Da die meisten Dinge auf dieser Welt nicht einfach so vom Himmel purzeln, haben sie eine Ursache. Sie werden durch irgend etwas hervorgerufen. So ist es auch mit der Gewalt. Hier ist allerdings wichtig, den Unterschied zwischen Gewalt und einem Verbrechen zu machen. Verbrechen ist lediglich eine Tat, die man als „grundsätzlich nicht toleriert“ und somit als „unrecht“ definiert hat. In unserem Rechtssystem heisst das,

ein Verbrechen geschieht dadurch, dass man eine bestimmte Handlung mit einem Strafparagraphen im Strafgesetzbuch versieht. Manchmal nimmt man sie auch wieder raus – und dann ist es kein Verbrechen mehr.[1]

Gewalt kommt hingegen unabhängig von Gesetzbüchern, Lehren und öffentlicher Meinung vor. Gewalt ist eine äusserst individuelle Angelegenheit – jeder Einzelne nimmt bestimmte Handlungen als Gewalt wahr – oder nicht. Gewalt ist alles, was als Gewalt empfunden wird. Sie geschieht in unserer Gesellschaft ebenso dort, wo sie unter Strafparagraphen steht, wie dort, wo sie gesetzlich legitimiert ist. Sie hat also eine ganz andere Ursache. Gewalt ist letztlich nichts anderes als eine menschliche Handlung zur Durchsetzung eines Interessens, welche den Interessen anderer zuwiderläuft. Man kann auch sagen, der Mensch hat innere Bedürfnisse und äussere Umstände. Und Gewalt entsteht aus einem Konflikt dieser beiden. Wenn die äusseren Umstände das Befriedigen wichtiger Bedürfnisse nicht erlauben oder Bedürfnisse entstehen, die das Umfeld in Gefahr bringen, so kann Gewalt entstehen. Dazwischen ereignen sich natürlich zahlreiche Zwischenschritte. Insbesondere bei Gewaltverhalten, welches seine Ursache in unbefriedigten sozialen Bedürfnissen hat (Vergewaltigung, Mord, Schlägereien, oft auch vorsätzliche Verkehrsdelikte usw.). Im Gegensatz zu unbefriedigten materiellen Bedürfnissen, wo Gewalt oft viel direkter zum Zug kommt (wenn ich Hunger habe und nicht anders an Nahrung komme, so stehle ich – die Tat ereignet sich unmittelbar nachdem das Bedürfnis aufgetreten ist) gibt es bei unbefriedigten sozialen Bedürfnissen oft viele Zwischenschritte, bis es zu einer Gewalthandlung kommt. (Ich werde benachteiligt, es entstehen Minderwertigkeitsgefühle, diese entwickeln sich zu Komplexen, ich muss wieder an Selbstwertgefühl kommen, mich beweisen, Macht ausüben – und erst jetzt werde ich gewalttätig. Das Bedürfnis, welches ich nicht befriedigen konnte, liegt aber unter Umständen Jahre zurück.) In jedem Fall weist aber Gewalt darauf hin, dass ein Bedürfniskonflikt vorliegt. Gewalt lässt sich somit nicht einfach als ein persönliches Problem des Täters abstempeln sondern muss als Konflikt zwischen ihm und seinem Umfeld gesehen werden.

• • •

### Übungsaufgaben
A – Erläutern Sie in ein bis drei Sätzen, warum sich Gewalt laut dem Ausgangstext nicht einfach als persönliches Problem des Täters abstempeln lässt.
B – Geben Sie die Zeilen der Datensätze unverändert wieder, beginnend mit der Zeile, die „instruisant leurs dossiers“ enthält, bis einschließlich zum Ende der Datensätze. Lassen Sie die Bilder dabei weg.
Der Ausgangstext und die Datensätze stehen in keinerlei Zusammenhang miteinander.

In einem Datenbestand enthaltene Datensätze
• • •

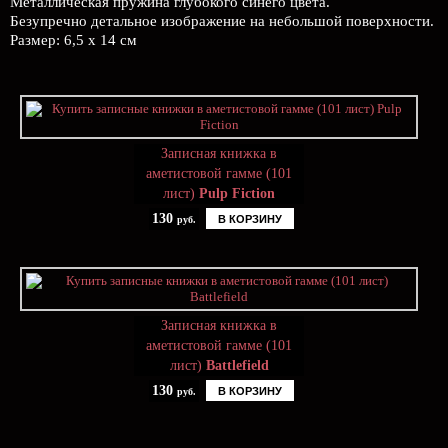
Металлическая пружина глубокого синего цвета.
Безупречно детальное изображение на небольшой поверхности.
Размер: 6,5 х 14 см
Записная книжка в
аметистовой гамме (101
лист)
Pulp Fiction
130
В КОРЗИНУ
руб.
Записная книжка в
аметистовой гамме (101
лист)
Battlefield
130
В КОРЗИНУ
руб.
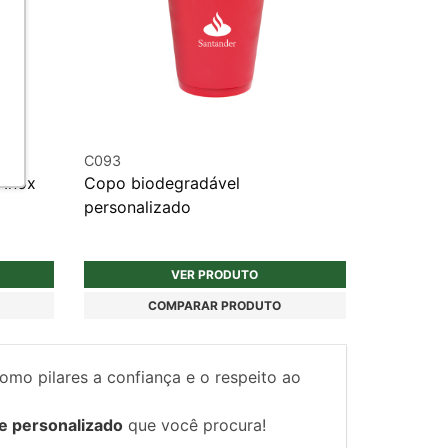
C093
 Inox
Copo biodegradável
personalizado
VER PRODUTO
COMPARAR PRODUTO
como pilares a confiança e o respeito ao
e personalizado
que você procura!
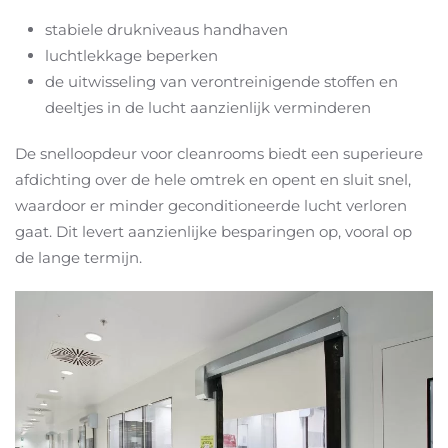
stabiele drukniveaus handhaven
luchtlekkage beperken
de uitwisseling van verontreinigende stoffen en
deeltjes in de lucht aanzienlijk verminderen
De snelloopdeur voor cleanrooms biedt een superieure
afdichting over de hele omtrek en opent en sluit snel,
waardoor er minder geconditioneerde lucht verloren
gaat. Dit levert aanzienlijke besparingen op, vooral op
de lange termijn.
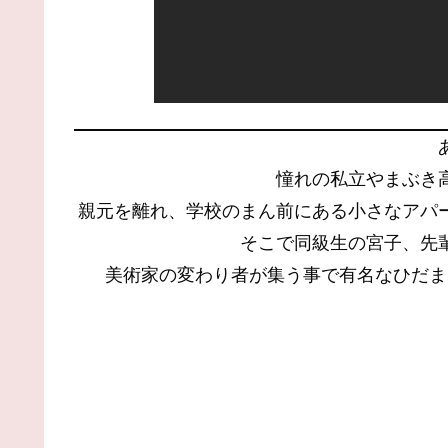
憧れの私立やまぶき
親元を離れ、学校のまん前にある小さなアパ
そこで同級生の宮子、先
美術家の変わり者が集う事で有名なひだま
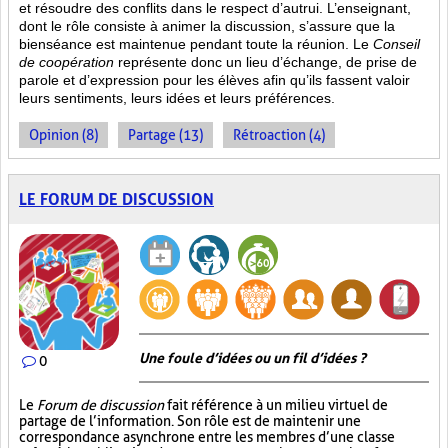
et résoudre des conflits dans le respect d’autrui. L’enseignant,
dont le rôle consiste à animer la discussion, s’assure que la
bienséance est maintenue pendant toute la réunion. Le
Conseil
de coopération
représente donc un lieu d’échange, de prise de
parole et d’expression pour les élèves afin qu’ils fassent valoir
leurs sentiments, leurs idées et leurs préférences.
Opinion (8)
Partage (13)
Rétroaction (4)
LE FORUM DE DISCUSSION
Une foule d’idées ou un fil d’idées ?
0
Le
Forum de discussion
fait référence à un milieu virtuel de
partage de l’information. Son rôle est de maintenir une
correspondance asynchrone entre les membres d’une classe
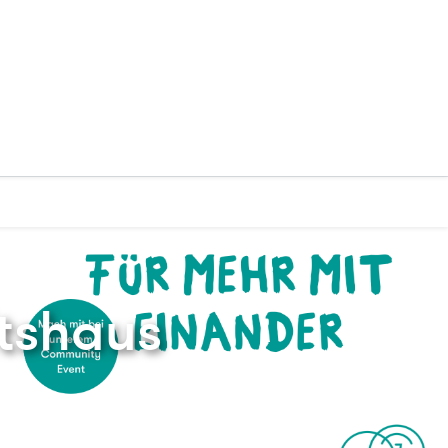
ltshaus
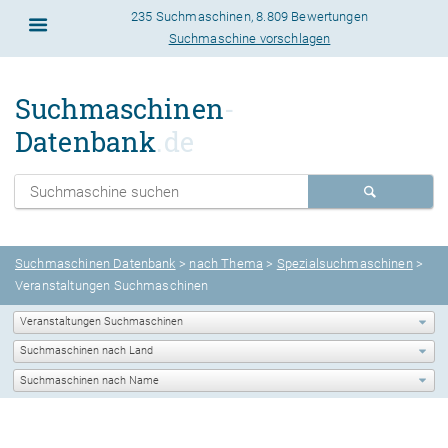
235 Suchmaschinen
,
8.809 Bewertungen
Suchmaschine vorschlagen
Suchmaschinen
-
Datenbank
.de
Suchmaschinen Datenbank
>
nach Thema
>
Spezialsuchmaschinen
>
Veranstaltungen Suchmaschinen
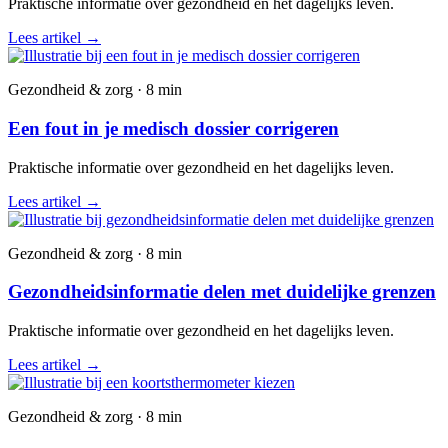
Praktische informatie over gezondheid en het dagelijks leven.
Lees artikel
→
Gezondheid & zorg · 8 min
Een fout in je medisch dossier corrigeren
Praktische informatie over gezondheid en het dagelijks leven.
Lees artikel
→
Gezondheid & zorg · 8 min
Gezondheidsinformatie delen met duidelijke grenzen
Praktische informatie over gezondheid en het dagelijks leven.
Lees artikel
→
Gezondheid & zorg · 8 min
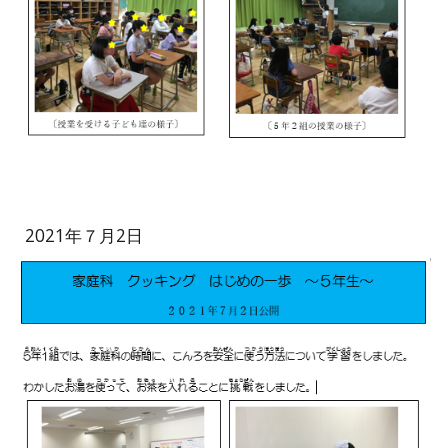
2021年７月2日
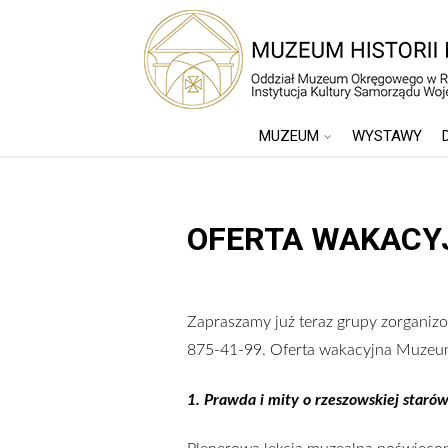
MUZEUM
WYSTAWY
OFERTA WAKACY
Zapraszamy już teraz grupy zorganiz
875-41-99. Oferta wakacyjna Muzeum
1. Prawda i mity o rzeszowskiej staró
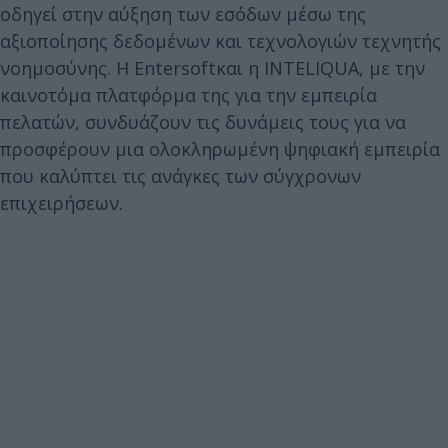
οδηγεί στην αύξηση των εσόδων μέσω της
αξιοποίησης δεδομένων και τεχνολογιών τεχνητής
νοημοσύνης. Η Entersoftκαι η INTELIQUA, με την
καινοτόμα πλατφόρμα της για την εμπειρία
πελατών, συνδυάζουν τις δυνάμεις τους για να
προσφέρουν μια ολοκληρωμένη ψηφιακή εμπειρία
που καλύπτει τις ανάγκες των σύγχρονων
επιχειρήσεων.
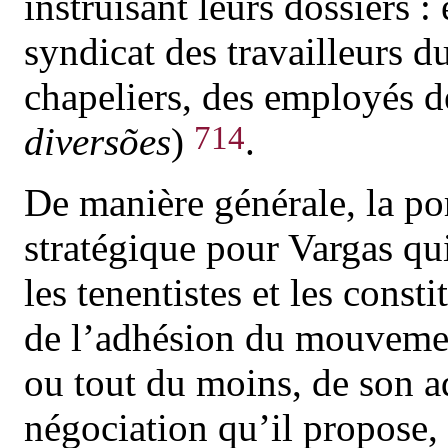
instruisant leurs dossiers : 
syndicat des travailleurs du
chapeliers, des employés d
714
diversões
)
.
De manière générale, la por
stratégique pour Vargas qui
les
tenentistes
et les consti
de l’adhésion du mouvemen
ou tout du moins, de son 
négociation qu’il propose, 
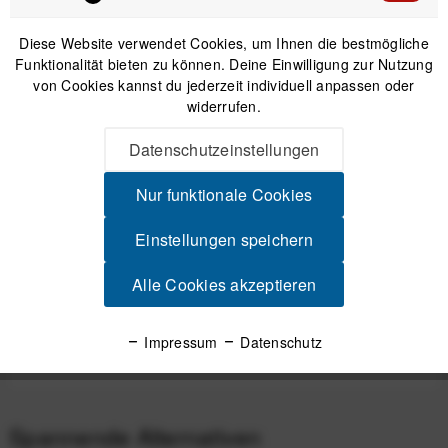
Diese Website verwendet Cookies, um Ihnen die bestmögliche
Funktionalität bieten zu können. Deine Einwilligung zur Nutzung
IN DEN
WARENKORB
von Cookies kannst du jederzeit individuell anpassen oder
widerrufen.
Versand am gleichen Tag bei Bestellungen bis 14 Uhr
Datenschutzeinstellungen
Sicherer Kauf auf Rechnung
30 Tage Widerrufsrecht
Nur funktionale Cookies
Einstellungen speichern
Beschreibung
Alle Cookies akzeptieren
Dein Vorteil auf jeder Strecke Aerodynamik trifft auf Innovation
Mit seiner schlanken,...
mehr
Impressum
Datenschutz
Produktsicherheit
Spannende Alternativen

• • •

### Nummerierte Antworten
A – Gewalt weist in jedem Fall darauf hin, dass ein Bedürfniskonflikt vorliegt, also ein Konflikt zwischen den inneren Bedürfnissen eines Menschen und seinen äußeren Umständen. Deshalb muss sie als Konflikt zwischen dem Täter und seinem Umfeld gesehen werden.

B –
instruisant leurs dossiers : 
syndicat des travailleurs du
chapeliers, des employés d
714
diversões
)
.
De manière générale, la por
stratégique pour Vargas qui
les
tenentistes
et les consti
de l’adhésion du mouvemen
ou tout du moins, de son 
négociation qu’il propose, 
Diese Website verwendet Cookies, um Ihnen die bestmögliche
Funktionalität bieten zu können. Deine Einwilligung zur Nutzung
IN DEN
WARENKORB
von Cookies kannst du jederzeit individuell anpassen oder
widerrufen.
Versand am gleichen Tag bei Bestellungen bis 14 Uhr
Datenschutzeinstellungen
Sicherer Kauf auf Rechnung
30 Tage Widerrufsrecht
Nur funktionale Cookies
Einstellungen speichern
Beschreibung
Alle Cookies akzeptieren
Dein Vorteil auf jeder Strecke Aerodynamik trifft auf Innovation
Mit seiner schlanken,...
mehr
Impressum
Datenschutz
Produktsicherheit
Spannende Alternativen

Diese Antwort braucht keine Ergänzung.